Türk müziğinin en önemli temsilcilerinden 79 yaşındaki Mustafa Keser, sanat hayatının 60. Yılında Akşam Gazetesi’nden Yasemin İlan’a özel açıklamalar yaptı. Mustafa Keser ile Bülent Ersoy iki yıl önce ‘Benzemez Kimse Bize’ adlı programı birlikte sunmaya başlamış, program ikinci bölümden sonra final yapınca Keser olay yaratacak açıklamalara imza atmıştı. Kendi YouTube hesabından bir video paylaşan Keser “Diva kadınlara verilen bir ünvandır, seni Diva değil Divan yaparlar” gibi sert ifadeler kullanmıştı. Bülent Ersoy iç dünyasında travma yaşadığını belirterek ‘bir liralık’ manevi tazminat davası açmış, Keser de karşı dava açmıştı. Diva ile kavgasının iç yüzünü sorduğumuz Keser “Biz kavga etmedik ki, ben sadece durum değerlendirmesi yaptım” dedi. “Bülent Ersoy hakkında çok ağır açıklamalar yaptınız ve mahkemelik oldunuz sonuçta bir kavga vardı ortada” denilince de usta sanatçı barıştıklarını itiraf etti. Keser “Tartışmadık ben bir değerlendirme yaptım. Sonrasında Kuşadası’nda depremzedelere moral gecesinde sahneye çıkarken ayağım kaydı, havuza düştüm. Sosyal medyada benim düşme anı videolarım yayılınca Bülent de görmüş ağlamaklı şekilde hemen beni aradı. Ertesi gün de aradı ‘Üstadım belki bir yerinde kırık çıkık vardır farkında değilsindir, doktora götürelim seni’ dedi. Çok ilgilendi. Çok endişelenmişti benim için, bunu görünce ben de avukatımı aradım, temyize gidecektik “gerek yok” dedim. Anlayacağınız kavga, gürültü yok. Konuşulması gerekenler konuşuldu bitti gitti” diye konuştu.
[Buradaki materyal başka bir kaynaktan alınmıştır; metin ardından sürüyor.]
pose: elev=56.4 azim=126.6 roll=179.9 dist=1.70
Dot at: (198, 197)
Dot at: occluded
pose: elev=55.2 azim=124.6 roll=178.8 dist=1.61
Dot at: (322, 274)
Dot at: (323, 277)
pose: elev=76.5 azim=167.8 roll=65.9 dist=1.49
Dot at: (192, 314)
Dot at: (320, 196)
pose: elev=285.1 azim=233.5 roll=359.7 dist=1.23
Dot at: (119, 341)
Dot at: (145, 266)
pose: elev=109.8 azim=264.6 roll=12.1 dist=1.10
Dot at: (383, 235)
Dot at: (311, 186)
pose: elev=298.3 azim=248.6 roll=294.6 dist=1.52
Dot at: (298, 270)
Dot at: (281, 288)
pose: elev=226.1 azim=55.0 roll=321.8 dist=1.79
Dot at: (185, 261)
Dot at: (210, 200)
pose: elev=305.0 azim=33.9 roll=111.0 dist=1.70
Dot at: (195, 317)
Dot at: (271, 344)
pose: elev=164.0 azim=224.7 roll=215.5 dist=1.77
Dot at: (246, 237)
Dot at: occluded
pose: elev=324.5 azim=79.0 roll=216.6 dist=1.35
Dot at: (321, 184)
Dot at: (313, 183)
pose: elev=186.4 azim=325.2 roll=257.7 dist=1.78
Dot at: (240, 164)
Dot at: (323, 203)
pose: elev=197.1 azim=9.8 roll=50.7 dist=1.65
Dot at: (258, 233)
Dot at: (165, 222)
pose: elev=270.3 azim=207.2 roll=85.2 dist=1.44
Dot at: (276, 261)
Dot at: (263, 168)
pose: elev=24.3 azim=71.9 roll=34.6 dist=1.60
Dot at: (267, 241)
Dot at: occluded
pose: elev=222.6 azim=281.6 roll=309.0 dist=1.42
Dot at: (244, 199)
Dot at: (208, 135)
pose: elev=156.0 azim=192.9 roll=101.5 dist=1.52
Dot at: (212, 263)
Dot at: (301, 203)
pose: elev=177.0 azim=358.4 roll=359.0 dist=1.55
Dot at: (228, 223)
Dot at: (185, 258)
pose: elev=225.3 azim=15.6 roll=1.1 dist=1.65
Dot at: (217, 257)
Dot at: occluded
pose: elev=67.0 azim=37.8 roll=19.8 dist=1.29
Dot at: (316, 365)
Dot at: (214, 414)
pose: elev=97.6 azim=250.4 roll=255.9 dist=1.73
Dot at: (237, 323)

PARASIZDIM, METRUK BİNALARDA YATTIM

‘Eğlendiriyorum ama hiç eğlenemiyorum’ diyen Mustafa Keser kimsenin bilmediği acı yaşanmışlıklarını ilk kez anlattı: ‘Türk filmlerindeki gibi tahta bavulla İstanbul’a geldim. Bir tek yorganım vardı. Tarlabaşı’ndaki metruk binalarda akşam betona serip yatar, sabah yuvarlayıp duvar dibine bırakırdım.’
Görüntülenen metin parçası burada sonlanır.